Tarefas do exercício >>
1. Identifique, no texto sobre o direito como signo, os três termos da relação triádica descrita no último parágrafo e aquilo a que cada um corresponde.
2. Transcreva do texto sobre o direito como signo o trecho que vai de "A situação sociopolítica" até "e mais sutil.".

O direito é determinado pelas circunstâncias sociais que permitem que um determinado indivíduo ou grupo decida sobre padrões sociais. A partir desse momento, o titular da decisão tem a possibilidade de, regrando as condutas, manter ou repetir aquelas circunstâncias para que permaneça com o poder de decisão. É uma ação política que se perpetua pela manipulação de condutas.

Não é apenas uma manipulação física, coercitiva, mas principalmente simbólica, porque lida com a imposição de certos signos (e valores como signos) como obrigatórios. Evidentemente, são esses mesmos signos que vão garantir que as condutas sociais sejam mantidas no espectro previsto. A grande sutileza do direito contemporâneo é perceber que um valor social e uma visão da realidade não se impõem pela violência. É preciso fazer o indivíduo acreditar que aqueles valores são originários do grupo social como um todo, e não a representação de alguns valores individuais de quem detém poder de decisão.

Em suma, a norma como signo nada mais é que isso – uma representação pretensamente universal com base em um conjunto de valores individuais, voltados à manutenção de uma situação de privilégio social. É determinada, portanto, não pelas situações jurídicas que disciplina, mas pelas condições sociopolíticas gerais vigentes em uma comunidade, o que explica, em parte, o fato de regimes políticos estabelecidos em condições semelhantes produzirem normas similares.

A situação sociopolítica vigente é o objeto da norma, que a determina como seu signo – o conjunto de condições necessárias para manter aquela situação. O interpretante é o modelo de dominação simbólico verificado, cuja legitimidade será tanto maior quanto mais semelhantes forem o objeto e o signo desta relação triádica. Em um processo semiótico de encadeamento, a norma pode ser sucessivamente aperfeiçoada, a fim de permitir e determinar, como interpretante, uma dominação cada vez mais forte e mais sutil.

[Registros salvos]

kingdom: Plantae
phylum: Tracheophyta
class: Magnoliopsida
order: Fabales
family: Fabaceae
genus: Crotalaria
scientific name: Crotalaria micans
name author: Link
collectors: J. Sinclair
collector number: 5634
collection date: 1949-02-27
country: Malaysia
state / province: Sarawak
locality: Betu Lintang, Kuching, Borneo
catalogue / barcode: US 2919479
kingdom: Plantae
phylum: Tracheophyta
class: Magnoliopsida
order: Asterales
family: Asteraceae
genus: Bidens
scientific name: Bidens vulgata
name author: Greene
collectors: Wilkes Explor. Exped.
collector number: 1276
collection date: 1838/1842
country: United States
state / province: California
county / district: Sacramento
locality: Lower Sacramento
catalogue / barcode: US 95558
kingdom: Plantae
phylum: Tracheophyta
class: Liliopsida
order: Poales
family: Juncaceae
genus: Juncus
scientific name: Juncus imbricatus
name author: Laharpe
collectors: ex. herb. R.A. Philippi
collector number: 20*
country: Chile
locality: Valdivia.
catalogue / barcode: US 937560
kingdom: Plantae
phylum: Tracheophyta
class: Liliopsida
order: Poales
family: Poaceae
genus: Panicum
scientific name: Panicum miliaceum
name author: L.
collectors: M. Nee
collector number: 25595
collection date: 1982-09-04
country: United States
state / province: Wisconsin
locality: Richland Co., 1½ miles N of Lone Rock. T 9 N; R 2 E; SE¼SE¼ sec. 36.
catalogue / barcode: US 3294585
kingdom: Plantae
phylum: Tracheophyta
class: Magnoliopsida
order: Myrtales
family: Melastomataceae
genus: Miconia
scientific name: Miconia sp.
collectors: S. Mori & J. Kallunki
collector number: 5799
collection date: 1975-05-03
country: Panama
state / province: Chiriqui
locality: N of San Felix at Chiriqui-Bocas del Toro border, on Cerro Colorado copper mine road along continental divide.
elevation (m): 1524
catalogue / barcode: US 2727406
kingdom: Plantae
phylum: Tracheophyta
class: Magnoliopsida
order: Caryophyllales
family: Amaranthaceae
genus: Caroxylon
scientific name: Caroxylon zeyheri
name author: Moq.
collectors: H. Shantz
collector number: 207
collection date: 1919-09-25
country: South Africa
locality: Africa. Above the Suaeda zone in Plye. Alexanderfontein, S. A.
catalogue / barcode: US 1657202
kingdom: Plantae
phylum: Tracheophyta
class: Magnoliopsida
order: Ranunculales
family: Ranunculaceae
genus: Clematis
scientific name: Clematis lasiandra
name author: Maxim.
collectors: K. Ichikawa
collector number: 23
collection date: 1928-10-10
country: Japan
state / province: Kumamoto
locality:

Respostas >>
1.
Objeto: a situação sociopolítica vigente.
Signo: a norma.
Interpretante: o modelo de dominação simbólico verificado.

2.
A situação sociopolítica vigente é o objeto da norma, que a determina como seu signo – o conjunto de condições necessárias para manter aquela situação. O interpretante é o modelo de dominação simbólico verificado, cuja legitimidade será tanto maior quanto mais semelhantes forem o objeto e o signo desta relação triádica. Em um processo semiótico de encadeamento, a norma pode ser sucessivamente aperfeiçoada, a fim de permitir e determinar, como interpretante, uma dominação cada vez mais forte e mais sutil.